The BBC called it Answer Engine Optimisation. A Princeton research paper called it Generative Engine Optimisation. Some people say LLMO, for Large Language Model Optimisation. Others just say "AI SEO" and leave it at that.

They all mean the same thing: making your business visible to AI search engines like ChatGPT, Perplexity, and Gemini.

The fact that nobody can agree on a name tells you everything about where this field is right now. It's early. Really early. Think SEO in 2005, when people were still stuffing keywords into white text on white backgrounds and it actually worked.

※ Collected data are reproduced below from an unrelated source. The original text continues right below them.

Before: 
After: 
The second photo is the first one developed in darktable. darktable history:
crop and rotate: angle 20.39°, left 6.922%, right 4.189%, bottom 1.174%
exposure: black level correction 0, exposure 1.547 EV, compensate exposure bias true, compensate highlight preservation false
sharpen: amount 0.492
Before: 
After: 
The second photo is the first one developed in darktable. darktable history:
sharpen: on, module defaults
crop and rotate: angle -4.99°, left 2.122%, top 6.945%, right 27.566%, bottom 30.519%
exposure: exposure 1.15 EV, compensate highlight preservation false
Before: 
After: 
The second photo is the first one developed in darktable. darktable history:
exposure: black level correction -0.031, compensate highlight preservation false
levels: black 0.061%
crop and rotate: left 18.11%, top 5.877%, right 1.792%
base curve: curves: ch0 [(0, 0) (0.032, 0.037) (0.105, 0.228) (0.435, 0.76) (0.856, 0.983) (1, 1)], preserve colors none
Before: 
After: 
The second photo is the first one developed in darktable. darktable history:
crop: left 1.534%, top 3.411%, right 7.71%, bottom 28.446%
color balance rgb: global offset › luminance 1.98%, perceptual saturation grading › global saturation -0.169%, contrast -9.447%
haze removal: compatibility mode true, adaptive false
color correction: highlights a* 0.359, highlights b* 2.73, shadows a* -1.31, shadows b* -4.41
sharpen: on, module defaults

GEO is the term that seems to be winning in academic circles. The Princeton paper that coined it ran experiments showing that citations, statistics, and quotations in content improved visibility in AI-generated responses. Their approach was sound, but it focused on informational content -- articles, guides, that sort of thing. Local business search is a different animal.

AEO is the term the BBC and the marketing industry prefer. It's broader. Any engine that gives you a direct answer instead of a list of links is an "answer engine." Google's AI Overviews, ChatGPT, Perplexity -- they all qualify.

LLMO is the most technically accurate but nobody outside of tech circles uses it. It won't stick.

The confusion around naming reflects a bigger problem. Most of the advice floating around is recycled SEO tactics with an AI label slapped on. "Add schema markup for AI visibility." "Create FAQ content for ChatGPT." "Update your robots.txt to allow AI crawlers." We tested all of these across 1,000 businesses. None showed more than 10% correlation with actually appearing in ChatGPT results.

The field doesn't just lack a name. It lacks proven playbooks. The people writing guides about GEO are mostly extrapolating from how they think AI search works, not from testing what actually makes a business appear or disappear.

That's the opportunity. Most businesses haven't heard of GEO, AEO, or any of these terms. The businesses that have heard of it are getting advice that our data says is wrong. And the tools that exist to help -- Otterly, Peec, Profound -- cost $189 to $399 a month and target enterprise marketing teams, not local businesses.

We don't particularly care which name wins. What we care about is that the advice attached to these terms starts matching reality. Right now it doesn't. The gap between what's being sold as AI optimisation and what our experiments show actually works is wide. We're trying to close it.